Packer bids for fed cattle were mostly steady this week. The 5-area daily weighted average price for slaughter steers sold through Thursday was $94.03/cwt on a live weight basis, up $0.55 from a week earlier and $2.83 higher than a year ago. Steers sold on a dressed basis averaged $148.02/cwt, $1.85 lower than the week before but $3.67 higher than the same week of 2007.

Choice boxed beef cutout values were higher this week. On Friday morning, the choice carcass cutout value was $1.5741/pound, up 2.06 cents for the week. The select cutout was up 0.46 cents from the previous Friday to $1.5276 per pound. The choice-select spread has been unusually narrow thus far in 2008.

The June live cattle futures contract ended the week at $93.85/cwt, down $2.67 for the week. August settled at $100.20, down $1.65 from the week before. The futures market continues to be optimistic about fed cattle prices in late 2008 and in 2009. October settled at $107.42/cwt and the December live cattle contract ended the week at $109.30. February 2009 closed at $110.60 and April 2009 settled at $112.05/cwt.

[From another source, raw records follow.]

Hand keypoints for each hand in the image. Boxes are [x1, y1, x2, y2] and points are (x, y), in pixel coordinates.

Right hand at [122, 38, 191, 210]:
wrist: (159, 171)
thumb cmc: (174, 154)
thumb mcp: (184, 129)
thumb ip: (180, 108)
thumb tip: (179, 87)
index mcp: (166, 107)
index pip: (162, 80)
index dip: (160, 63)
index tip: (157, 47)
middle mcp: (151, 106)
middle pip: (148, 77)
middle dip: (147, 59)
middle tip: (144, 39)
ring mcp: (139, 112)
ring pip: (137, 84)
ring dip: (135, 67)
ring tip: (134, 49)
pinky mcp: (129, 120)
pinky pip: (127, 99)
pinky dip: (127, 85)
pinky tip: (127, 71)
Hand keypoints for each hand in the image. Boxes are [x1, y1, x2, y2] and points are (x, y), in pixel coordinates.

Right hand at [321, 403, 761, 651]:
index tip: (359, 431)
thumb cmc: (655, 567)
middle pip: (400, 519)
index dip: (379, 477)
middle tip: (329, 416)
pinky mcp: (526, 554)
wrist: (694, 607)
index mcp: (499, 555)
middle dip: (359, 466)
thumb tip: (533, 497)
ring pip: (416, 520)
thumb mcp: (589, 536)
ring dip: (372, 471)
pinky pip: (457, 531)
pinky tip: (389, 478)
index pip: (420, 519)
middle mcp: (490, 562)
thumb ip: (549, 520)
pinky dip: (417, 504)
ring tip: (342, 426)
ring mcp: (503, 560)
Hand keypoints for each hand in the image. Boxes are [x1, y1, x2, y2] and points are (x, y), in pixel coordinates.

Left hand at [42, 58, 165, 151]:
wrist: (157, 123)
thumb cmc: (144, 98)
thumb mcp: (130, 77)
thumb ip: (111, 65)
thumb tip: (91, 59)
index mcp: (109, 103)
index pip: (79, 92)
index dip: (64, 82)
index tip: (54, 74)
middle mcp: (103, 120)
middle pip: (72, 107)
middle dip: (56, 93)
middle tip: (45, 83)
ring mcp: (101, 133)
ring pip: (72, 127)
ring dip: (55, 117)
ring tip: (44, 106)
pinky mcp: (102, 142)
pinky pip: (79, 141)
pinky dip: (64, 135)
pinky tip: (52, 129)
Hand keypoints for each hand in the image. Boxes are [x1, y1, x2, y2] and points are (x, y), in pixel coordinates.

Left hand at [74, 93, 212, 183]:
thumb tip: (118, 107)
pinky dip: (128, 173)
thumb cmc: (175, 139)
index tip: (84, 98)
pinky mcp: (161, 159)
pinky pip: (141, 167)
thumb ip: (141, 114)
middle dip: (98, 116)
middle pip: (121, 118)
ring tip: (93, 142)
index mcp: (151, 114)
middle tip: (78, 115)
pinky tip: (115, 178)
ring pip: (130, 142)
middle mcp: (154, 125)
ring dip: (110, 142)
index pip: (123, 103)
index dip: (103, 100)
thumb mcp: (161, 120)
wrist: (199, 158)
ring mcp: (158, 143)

Federally inspected cattle slaughter for this week totaled 692,000 head, down 1.6% compared to a year ago. Year-to-date cattle slaughter is up 1.3% and beef production is up 2.4%.

Steer carcass weights for the week ending on May 24 averaged 813 pounds, 9 pounds heavier than for the same week in 2007. This is the closest to year-ago steer weights have been since early February.

It looks like the cow herd is shrinking. Through May 24, dairy cow slaughter is up 0.9% and beef cow slaughter is up 7.4% compared to the same weeks last year. Year-to-date, steer slaughter is up 0.7% and heifer slaughter is up 3.5%. The larger increase in heifer slaughter implies fewer heifers being held for breeding.

Cash bids for feeder cattle were mostly higher, especially for sales early in the week. The price ranges at Oklahoma City for medium and large frame steers were: 450-500# $127.25-$128.50, 500-550# $116-$130, 550-600# $116-$121, 600-650# $116-$119, 650-700# $109-115.50, 700-750# $110.50-113.75, 750-800# $106.25-$112.50, and 800-1000# $96.75-$110.50/cwt.

The higher corn prices pushed feeder cattle futures contracts lower. The August contract ended the week at $112.25/cwt, down $3.77 for the week.